## What this task involves
Please answer these questions about the growth mystery post below.
1. What do the graphs show, and on what kind of scale?
2. How much farther into the past does the graph on another blog extend the phenomenon?
3. Where does the first graph come from?

## Source extract
Content starts
Friday, February 24, 2012

The Growth Mystery (Warning: Graphs)


The following is a picture that has been haunting me for the past few days:


Another blog shows a graph that extends the phenomenon another 80 years into the past (although take this with a grain of salt since it shows no variation before 1890):


So what is it?  Basically, the graphs show US Real GDP (on a logarithmic scale) over time from the 19th century.  Surprisingly, despite all of the technological progress, drama, wars, and changes to our government during that time period, the growth rate hasn't changed.  The Great Depression? No problem, after some wild fluctuations, the economy returns to its regularly scheduled trend, as if it had never happened. It's as if history doesn't matter.

The first graph comes from the President's most recent budget, where he argues that the economy will return to normal trend just like it always has.  Of course, by this reasoning, it will return to trend regardless of what the President, or congress, or the Fed try to do.  It all doesn't matter in the long run.  GDP growth is driven by some invisible constant.
Content ends
Dataset entries
Content starts
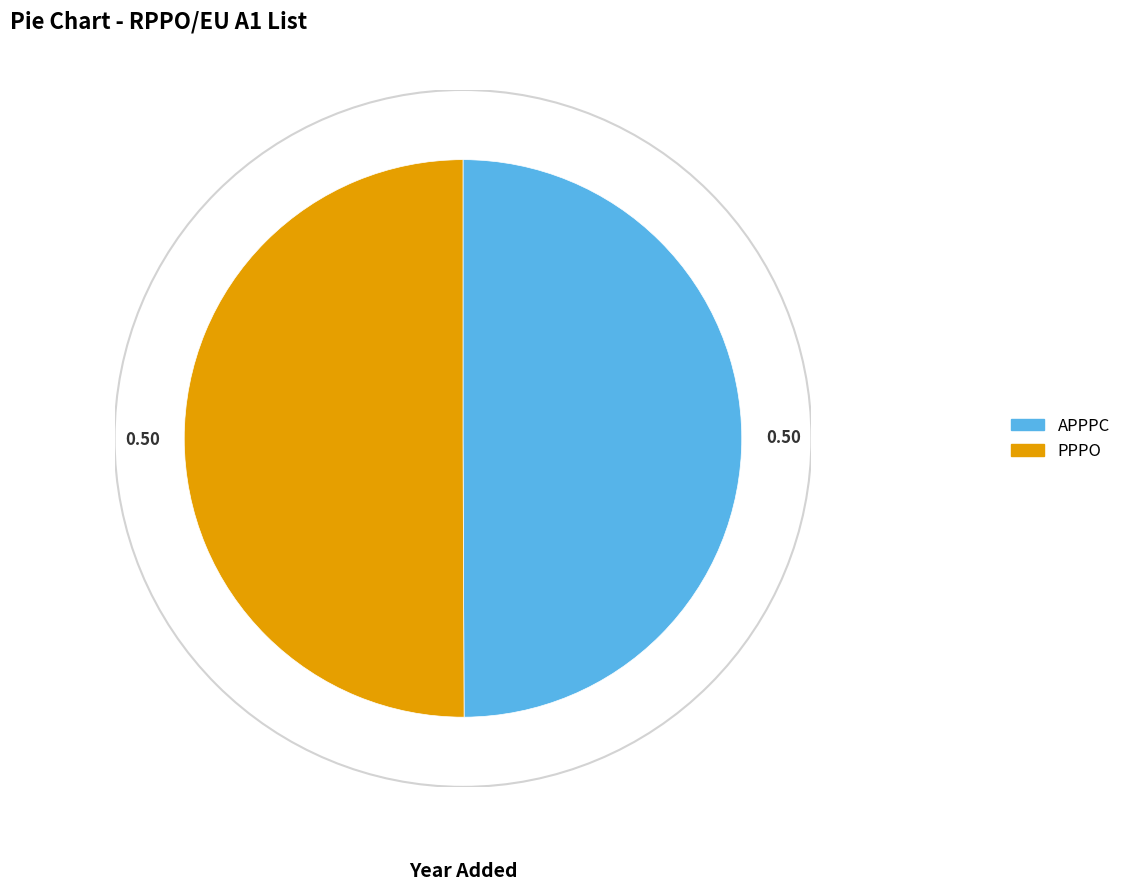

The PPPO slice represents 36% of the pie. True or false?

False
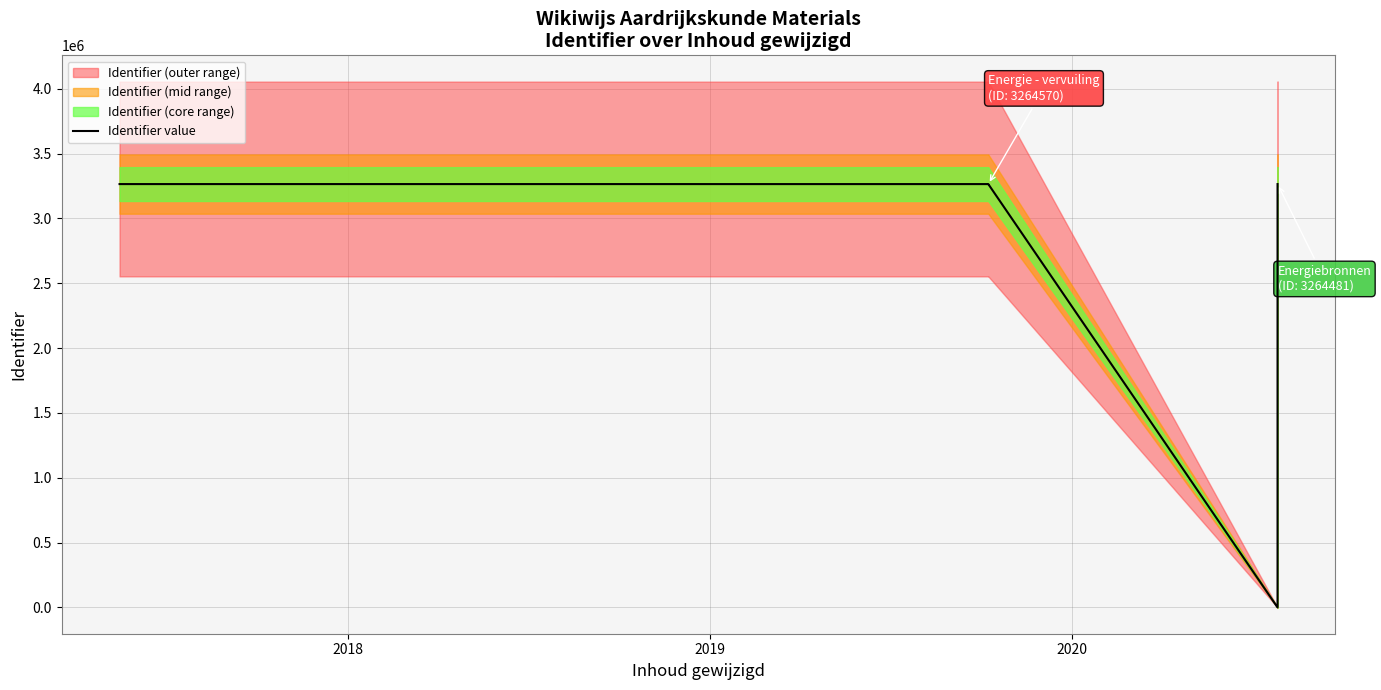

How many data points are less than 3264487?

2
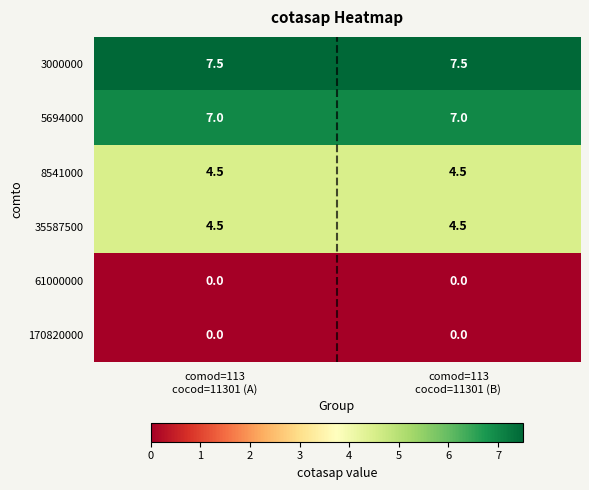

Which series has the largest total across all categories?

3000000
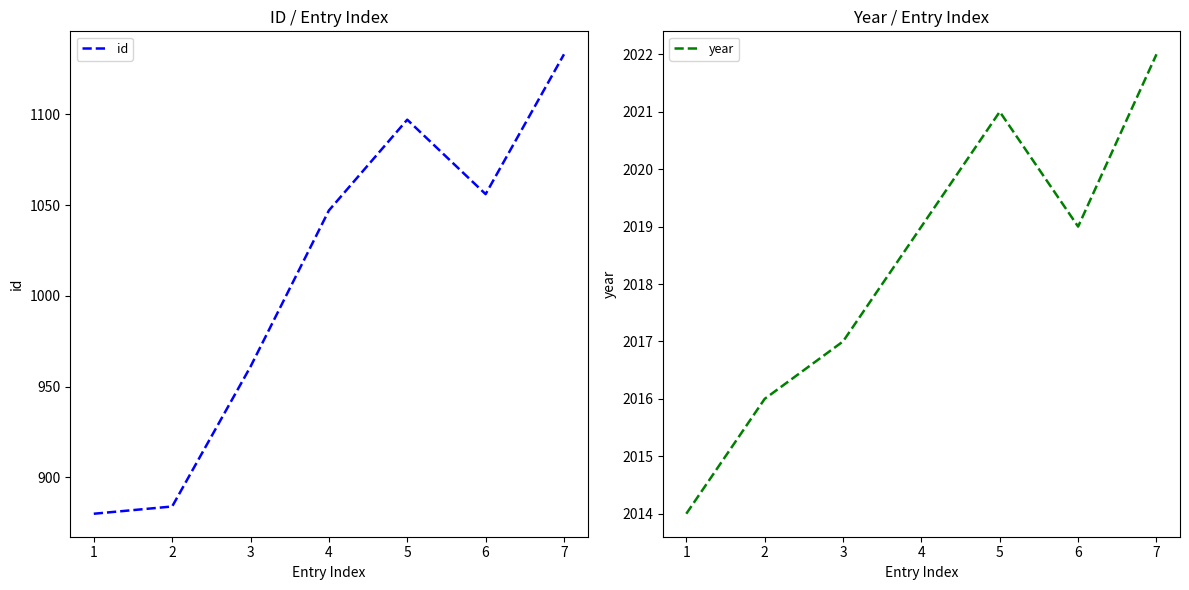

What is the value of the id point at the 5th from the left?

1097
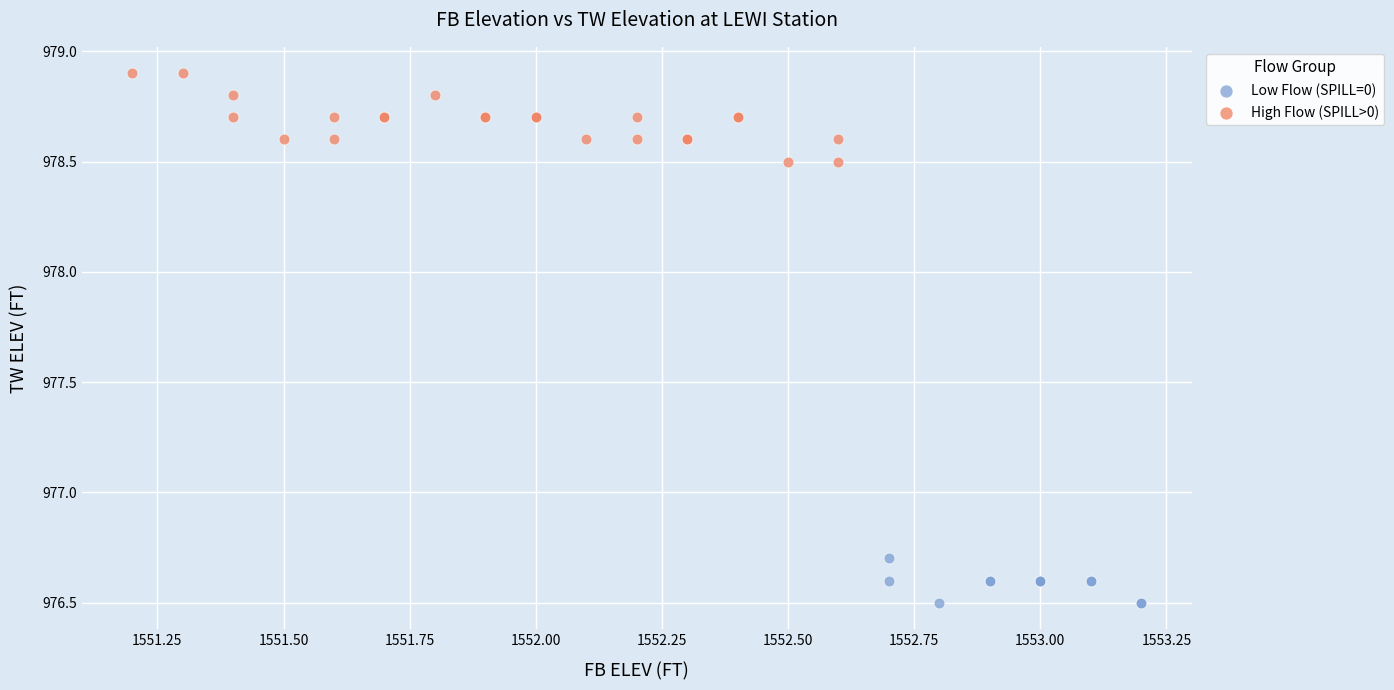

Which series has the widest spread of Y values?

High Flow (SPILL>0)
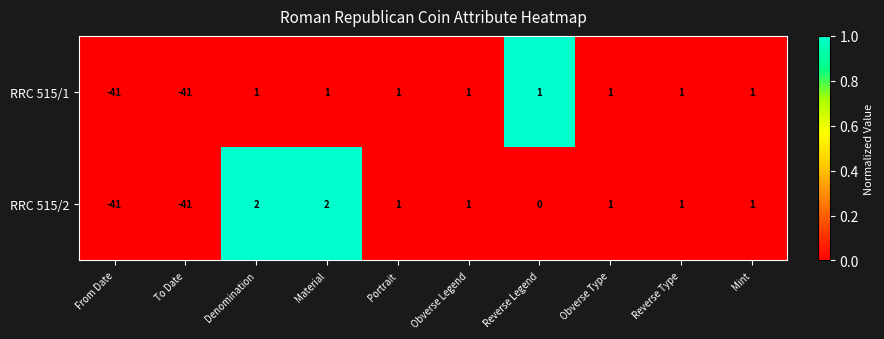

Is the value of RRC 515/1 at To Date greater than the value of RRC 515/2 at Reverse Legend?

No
Content ends
## Finished task
1. US Real GDP over time from the 19th century, on a logarithmic scale.
2. Another 80 years.
3. The President's most recent budget.